### Problem A
Reproduce the rows word for word, from the line containing "Click on each" through the last row, including both of those lines. Omit the pictures.

### Text
★ ★ ★ ★
2.4. Detachability of Warrants. The Ordinary
Shares and Public Warrants comprising the Units shall begin separate trading on the 52nd day following the date of the Prospectus or,
if such 52nd day is not on a day, other than a Saturday, Sunday or federal holiday, on which banks in New York City are generally open
for normal business (a “Business Day”), then on the immediately succeeding Business Day following such date,
or earlier (the “Detachment Date”) with the consent of Credit Suisse Securities (USA) LLC, but in no event shall
the Ordinary Shares and the Public Warrants comprising the Units be separately traded until (A) the Company has filed a Current Report
on Form 8-K with the Commission containing an audited balance sheet reflecting the receipt by the Company of the gross proceeds of the
Offering, including the proceeds then received by the Company from the exercise by the underwriters of their right to purchase additional
Units in the Offering (the “Over-allotment Option”), if the Over-allotment Option is exercised prior to the
filing of the Current Report on Form 8-K, and (B) the Company issues a press release announcing when such separate trading shall begin.

 

2.5. Fractional Warrants. The Company shall
not issue fractional Warrants other than as part of the Units, each of which is comprised of one Ordinary Share and one-half of one whole
Public Warrant. If, upon the detachment of Public Warrants from the Units or otherwise, a holder of Warrants would be entitled to receive
a fractional Warrant, the Company shall round down to the nearest whole number the number of Warrants to be issued to such holder. Only
whole Warrants may be exercised.

 

2.6. Private Placement Warrants and Forward Purchase
Warrants.

 

2.6.1. Private Placement Warrants. The Private
Placement Warrants and Forward Purchase Warrants shall be identical to the Public Warrants, except that so long as they are held by the
Sponsor or any of its Permitted Transferees (as defined below) the Private Placement Warrants and Forward Purchase Warrants, including
the Ordinary Shares issuable upon exercise of the Private Placement Warrants and Forward Purchase Warrants, may not be transferred, assigned
or sold until thirty (30) days after the completion by the Company of an initial Business Combination; provided, however, that, the Private
Placement Warrants and Forward Purchase Warrants and any Ordinary Shares issued upon exercise of the Private Placement Warrants and Forward
Purchase Warrants may be transferred by the holders thereof:

 

(a)                
to the Company’s officers or directors, any affiliates or family members of any of the Company’s officers or directors,
any members or partners of the Sponsor or their affiliates, any affiliates of the Sponsor, or any employees of such affiliates;

 

(b)
★ ★ ★ ★
### Given data
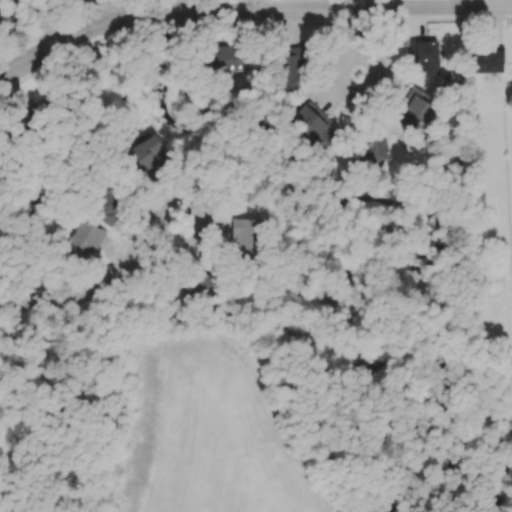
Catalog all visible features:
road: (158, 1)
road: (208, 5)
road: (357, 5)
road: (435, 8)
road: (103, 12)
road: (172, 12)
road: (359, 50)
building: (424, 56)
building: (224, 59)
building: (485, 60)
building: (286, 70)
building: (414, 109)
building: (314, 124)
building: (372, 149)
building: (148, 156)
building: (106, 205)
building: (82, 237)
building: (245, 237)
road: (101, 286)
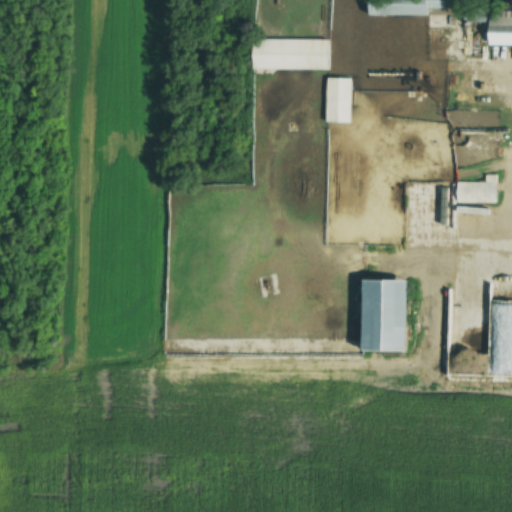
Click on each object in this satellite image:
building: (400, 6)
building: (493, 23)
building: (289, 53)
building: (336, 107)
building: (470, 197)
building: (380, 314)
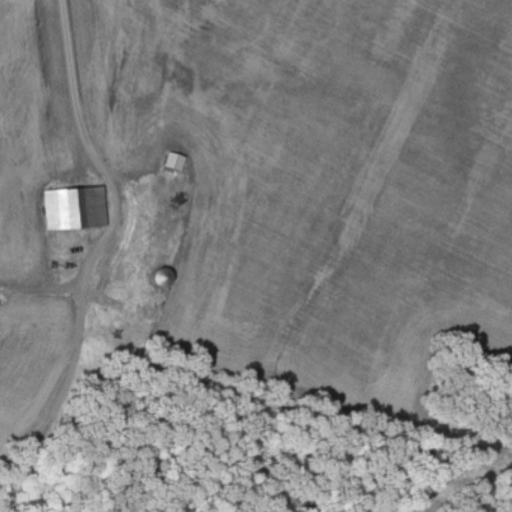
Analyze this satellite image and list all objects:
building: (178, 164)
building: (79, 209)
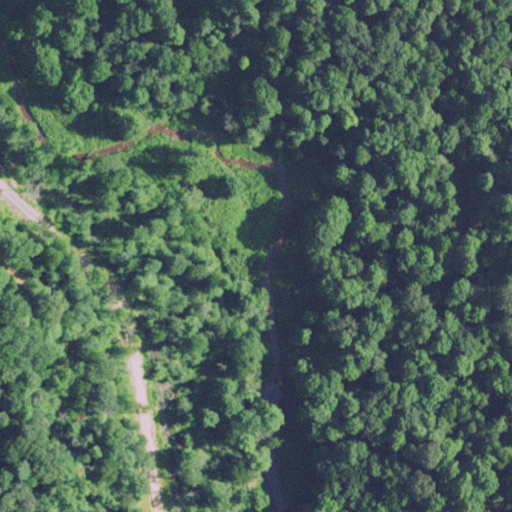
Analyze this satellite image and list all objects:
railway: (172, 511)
★ ★ ★ ★
### Problem B
Answer these questions using the warrant provisions:
(i) On which day after the date of the Prospectus do the Ordinary Shares and Public Warrants begin separate trading?
(ii) What is each Unit comprised of?
(iii) How long after the Company completes an initial Business Combination does the transfer restriction on the Private Placement Warrants and Forward Purchase Warrants last?

### Correct answer A
Click on each object in this satellite image:
building: (400, 6)
building: (493, 23)
building: (289, 53)
building: (336, 107)
building: (470, 197)
building: (380, 314)
Analyze this satellite image and list all objects:
building: (178, 164)
building: (79, 209)
Analyze this satellite image and list all objects:
railway: (172, 511)

### Correct answer B
(i) The 52nd day following the date of the Prospectus.
(ii) One Ordinary Share and one-half of one whole Public Warrant.
(iii) Thirty (30) days.